[Dataset entries]

--*--

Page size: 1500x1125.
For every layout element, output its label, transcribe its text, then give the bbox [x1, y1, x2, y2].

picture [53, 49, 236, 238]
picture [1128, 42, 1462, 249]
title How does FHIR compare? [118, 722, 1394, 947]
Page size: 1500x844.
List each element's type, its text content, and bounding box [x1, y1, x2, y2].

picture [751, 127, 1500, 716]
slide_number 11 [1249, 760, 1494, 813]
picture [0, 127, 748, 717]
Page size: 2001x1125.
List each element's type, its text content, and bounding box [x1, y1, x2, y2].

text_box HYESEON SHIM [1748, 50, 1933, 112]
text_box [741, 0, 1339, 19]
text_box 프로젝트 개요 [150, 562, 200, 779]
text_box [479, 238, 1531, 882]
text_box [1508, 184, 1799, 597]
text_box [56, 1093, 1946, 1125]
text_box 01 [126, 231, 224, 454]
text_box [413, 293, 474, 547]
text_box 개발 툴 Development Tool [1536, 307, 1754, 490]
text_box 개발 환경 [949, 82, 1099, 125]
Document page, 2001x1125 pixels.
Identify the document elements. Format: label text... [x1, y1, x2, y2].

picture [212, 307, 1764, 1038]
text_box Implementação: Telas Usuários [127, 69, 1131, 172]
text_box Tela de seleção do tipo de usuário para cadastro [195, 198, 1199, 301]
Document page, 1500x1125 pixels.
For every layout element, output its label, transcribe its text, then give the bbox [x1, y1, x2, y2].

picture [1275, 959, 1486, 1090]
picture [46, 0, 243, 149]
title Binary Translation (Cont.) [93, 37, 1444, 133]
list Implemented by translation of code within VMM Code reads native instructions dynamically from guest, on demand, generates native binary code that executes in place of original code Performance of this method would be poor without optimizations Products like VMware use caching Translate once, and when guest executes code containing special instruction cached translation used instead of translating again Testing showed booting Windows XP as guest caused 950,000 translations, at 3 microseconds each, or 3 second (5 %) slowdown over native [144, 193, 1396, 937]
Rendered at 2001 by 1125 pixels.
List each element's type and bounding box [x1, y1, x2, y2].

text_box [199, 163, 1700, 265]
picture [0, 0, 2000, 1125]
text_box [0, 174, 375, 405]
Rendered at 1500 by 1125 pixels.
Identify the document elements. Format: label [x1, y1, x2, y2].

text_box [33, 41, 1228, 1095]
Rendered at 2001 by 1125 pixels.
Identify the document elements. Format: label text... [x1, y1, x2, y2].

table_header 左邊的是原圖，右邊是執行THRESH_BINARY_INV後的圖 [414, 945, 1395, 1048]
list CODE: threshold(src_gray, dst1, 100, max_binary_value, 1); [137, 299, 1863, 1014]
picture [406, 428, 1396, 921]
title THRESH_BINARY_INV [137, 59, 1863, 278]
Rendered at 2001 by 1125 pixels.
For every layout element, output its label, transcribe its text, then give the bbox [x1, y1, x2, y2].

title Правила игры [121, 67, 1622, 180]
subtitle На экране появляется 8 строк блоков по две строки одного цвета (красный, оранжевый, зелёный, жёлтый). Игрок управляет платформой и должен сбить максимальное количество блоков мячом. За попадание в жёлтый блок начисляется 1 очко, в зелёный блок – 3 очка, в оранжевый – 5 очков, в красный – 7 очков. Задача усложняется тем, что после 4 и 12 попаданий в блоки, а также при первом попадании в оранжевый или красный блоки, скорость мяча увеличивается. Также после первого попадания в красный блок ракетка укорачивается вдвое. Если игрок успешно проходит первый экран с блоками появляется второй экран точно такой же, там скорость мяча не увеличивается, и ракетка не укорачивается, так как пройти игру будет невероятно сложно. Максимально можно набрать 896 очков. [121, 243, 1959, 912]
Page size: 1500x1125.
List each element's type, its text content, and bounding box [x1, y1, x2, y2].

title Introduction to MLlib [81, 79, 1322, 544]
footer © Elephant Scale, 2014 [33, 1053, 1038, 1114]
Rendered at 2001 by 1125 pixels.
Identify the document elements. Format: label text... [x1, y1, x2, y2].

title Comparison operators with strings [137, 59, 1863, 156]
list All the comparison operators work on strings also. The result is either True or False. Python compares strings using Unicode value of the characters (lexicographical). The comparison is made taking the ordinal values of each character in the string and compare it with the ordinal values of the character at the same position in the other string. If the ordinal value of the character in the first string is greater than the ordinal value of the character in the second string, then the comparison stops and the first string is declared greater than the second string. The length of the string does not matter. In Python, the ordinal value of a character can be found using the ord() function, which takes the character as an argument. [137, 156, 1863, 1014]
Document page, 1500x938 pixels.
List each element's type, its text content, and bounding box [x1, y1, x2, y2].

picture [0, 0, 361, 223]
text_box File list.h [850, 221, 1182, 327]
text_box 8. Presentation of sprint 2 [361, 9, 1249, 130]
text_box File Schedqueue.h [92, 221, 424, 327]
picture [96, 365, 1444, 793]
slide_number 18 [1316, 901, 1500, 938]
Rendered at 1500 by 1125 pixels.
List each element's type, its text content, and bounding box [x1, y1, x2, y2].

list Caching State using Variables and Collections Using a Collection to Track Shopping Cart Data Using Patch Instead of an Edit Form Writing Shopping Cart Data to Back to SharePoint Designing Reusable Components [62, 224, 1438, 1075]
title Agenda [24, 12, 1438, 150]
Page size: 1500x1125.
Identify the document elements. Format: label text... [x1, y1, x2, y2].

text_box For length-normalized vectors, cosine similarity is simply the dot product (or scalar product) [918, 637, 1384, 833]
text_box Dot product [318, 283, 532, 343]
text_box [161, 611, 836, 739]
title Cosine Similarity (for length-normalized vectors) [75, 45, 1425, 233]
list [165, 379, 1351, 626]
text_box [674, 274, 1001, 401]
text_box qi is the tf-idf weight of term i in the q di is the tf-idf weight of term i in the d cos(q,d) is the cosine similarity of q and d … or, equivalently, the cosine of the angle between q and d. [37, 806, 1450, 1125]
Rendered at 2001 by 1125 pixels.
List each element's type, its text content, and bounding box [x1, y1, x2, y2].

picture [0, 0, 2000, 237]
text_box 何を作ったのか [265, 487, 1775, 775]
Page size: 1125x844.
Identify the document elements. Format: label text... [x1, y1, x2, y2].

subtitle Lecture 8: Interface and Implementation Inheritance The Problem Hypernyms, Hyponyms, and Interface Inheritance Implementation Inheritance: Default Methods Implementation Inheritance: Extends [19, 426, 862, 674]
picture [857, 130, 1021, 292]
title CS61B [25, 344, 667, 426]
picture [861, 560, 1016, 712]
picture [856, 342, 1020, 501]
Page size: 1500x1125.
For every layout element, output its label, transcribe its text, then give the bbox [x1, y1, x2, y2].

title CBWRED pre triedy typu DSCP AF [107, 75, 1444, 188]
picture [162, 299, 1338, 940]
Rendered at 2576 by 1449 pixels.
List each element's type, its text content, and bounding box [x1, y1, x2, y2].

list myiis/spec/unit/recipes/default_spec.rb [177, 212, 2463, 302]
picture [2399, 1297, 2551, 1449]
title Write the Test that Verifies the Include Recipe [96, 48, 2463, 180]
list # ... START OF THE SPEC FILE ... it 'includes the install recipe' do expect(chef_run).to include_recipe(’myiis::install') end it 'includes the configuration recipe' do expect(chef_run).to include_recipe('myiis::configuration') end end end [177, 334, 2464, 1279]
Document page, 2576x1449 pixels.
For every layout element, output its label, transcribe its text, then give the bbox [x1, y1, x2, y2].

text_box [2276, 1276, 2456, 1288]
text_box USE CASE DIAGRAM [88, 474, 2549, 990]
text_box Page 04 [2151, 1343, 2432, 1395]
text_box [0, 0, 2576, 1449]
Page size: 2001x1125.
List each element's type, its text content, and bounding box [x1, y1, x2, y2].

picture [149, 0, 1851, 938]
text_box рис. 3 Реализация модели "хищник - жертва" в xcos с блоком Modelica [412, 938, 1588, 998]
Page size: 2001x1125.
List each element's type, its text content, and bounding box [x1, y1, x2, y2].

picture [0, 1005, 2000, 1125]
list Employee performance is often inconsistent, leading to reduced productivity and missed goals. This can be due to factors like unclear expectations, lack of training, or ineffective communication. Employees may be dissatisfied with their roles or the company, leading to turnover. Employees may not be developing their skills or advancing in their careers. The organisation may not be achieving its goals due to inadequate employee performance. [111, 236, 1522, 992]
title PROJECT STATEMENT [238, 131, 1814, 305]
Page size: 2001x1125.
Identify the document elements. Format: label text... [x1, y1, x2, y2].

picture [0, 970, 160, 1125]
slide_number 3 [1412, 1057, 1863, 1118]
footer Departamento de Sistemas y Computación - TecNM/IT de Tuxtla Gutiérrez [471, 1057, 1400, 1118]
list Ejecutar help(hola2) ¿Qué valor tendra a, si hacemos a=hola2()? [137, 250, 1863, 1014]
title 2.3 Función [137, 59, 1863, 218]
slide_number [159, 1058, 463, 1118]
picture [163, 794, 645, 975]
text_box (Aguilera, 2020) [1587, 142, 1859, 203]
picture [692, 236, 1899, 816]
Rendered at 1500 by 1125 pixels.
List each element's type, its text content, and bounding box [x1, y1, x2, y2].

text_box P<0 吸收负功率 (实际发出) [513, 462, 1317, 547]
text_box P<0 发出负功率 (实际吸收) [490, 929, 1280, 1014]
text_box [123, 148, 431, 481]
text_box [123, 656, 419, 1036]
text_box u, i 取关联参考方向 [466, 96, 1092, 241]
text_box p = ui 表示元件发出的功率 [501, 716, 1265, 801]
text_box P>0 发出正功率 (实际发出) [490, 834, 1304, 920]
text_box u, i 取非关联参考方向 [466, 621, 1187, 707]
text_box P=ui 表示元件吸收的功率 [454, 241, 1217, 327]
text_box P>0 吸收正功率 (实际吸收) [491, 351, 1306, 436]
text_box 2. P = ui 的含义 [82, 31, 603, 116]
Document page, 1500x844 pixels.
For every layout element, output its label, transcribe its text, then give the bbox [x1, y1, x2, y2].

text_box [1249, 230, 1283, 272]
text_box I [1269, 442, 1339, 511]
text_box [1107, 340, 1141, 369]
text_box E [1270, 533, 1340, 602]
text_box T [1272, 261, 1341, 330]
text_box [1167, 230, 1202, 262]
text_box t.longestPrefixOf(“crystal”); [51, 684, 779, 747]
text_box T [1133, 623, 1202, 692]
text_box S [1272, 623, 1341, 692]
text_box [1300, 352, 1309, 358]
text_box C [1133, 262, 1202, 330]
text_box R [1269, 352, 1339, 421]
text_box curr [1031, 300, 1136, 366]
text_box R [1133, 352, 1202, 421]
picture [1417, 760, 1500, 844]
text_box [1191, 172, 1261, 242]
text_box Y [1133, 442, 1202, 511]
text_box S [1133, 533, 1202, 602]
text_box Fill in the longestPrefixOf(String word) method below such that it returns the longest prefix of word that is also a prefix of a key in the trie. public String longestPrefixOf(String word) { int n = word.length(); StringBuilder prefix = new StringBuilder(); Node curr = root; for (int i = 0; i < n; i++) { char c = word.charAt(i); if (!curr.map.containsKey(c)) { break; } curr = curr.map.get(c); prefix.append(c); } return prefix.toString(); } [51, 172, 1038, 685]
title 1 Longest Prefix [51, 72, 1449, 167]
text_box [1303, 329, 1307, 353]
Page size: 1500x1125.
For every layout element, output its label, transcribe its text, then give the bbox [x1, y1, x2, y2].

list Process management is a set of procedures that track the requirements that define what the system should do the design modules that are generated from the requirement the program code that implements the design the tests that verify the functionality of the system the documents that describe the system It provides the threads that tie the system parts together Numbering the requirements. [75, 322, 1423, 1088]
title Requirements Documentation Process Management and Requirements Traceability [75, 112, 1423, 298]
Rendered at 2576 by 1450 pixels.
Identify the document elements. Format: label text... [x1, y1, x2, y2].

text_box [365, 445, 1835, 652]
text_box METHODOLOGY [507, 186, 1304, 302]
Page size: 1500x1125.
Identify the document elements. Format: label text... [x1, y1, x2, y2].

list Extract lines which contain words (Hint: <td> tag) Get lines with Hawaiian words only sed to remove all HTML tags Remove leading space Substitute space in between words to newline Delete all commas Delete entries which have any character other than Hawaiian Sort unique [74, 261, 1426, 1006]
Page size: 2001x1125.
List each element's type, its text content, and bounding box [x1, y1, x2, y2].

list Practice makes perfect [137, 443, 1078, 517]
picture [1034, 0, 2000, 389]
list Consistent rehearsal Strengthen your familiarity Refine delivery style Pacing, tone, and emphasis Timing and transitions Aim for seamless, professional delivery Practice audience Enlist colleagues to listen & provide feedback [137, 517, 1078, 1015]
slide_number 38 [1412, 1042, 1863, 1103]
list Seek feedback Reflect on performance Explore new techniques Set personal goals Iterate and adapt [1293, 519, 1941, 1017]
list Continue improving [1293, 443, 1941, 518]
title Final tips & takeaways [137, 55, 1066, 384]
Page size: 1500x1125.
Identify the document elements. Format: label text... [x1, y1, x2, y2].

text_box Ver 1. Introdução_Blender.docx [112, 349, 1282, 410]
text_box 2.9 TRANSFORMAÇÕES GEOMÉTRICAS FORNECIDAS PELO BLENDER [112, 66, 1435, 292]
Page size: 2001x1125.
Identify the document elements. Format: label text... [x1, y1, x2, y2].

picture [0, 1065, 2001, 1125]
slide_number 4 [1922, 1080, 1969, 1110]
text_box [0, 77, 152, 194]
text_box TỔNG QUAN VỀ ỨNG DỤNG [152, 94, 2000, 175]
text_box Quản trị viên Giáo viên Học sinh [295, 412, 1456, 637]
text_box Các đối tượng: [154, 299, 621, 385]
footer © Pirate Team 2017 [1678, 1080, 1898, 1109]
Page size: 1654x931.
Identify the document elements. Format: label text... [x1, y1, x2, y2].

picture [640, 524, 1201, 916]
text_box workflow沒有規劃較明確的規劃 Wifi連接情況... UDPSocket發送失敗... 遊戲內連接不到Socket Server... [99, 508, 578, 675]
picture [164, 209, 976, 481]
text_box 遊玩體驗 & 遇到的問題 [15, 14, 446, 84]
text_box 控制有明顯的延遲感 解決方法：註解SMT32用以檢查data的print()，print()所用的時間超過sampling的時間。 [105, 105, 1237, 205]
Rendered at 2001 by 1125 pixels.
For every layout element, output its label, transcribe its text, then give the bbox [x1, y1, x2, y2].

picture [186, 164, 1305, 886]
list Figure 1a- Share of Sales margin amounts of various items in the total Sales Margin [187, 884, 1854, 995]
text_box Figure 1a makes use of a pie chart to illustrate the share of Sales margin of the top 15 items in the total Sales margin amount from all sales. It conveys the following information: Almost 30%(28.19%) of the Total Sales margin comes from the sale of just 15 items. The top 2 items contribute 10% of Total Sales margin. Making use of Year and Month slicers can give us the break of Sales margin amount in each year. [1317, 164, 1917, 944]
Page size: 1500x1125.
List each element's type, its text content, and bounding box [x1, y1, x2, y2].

--*--

**TASK GOAL**
Above are records; repeat only the lines starting at the line with "list [165, 379, 1351, 626]" and ending at the line with "Document page, 2576x1449 pixels.", exactly as they appear, both included.

**SOLUTION FOR THIS PROBLEM**
list [165, 379, 1351, 626]
text_box [674, 274, 1001, 401]
text_box qi is the tf-idf weight of term i in the q di is the tf-idf weight of term i in the d cos(q,d) is the cosine similarity of q and d … or, equivalently, the cosine of the angle between q and d. [37, 806, 1450, 1125]
Rendered at 2001 by 1125 pixels.
List each element's type, its text content, and bounding box [x1, y1, x2, y2].

picture [0, 0, 2000, 237]
text_box 何を作ったのか [265, 487, 1775, 775]
Page size: 1125x844.
Identify the document elements. Format: label text... [x1, y1, x2, y2].

subtitle Lecture 8: Interface and Implementation Inheritance The Problem Hypernyms, Hyponyms, and Interface Inheritance Implementation Inheritance: Default Methods Implementation Inheritance: Extends [19, 426, 862, 674]
picture [857, 130, 1021, 292]
title CS61B [25, 344, 667, 426]
picture [861, 560, 1016, 712]
picture [856, 342, 1020, 501]
Page size: 1500x1125.
For every layout element, output its label, transcribe its text, then give the bbox [x1, y1, x2, y2].

title CBWRED pre triedy typu DSCP AF [107, 75, 1444, 188]
picture [162, 299, 1338, 940]
Rendered at 2576 by 1449 pixels.
List each element's type, its text content, and bounding box [x1, y1, x2, y2].

list myiis/spec/unit/recipes/default_spec.rb [177, 212, 2463, 302]
picture [2399, 1297, 2551, 1449]
title Write the Test that Verifies the Include Recipe [96, 48, 2463, 180]
list # ... START OF THE SPEC FILE ... it 'includes the install recipe' do expect(chef_run).to include_recipe(’myiis::install') end it 'includes the configuration recipe' do expect(chef_run).to include_recipe('myiis::configuration') end end end [177, 334, 2464, 1279]
Document page, 2576x1449 pixels.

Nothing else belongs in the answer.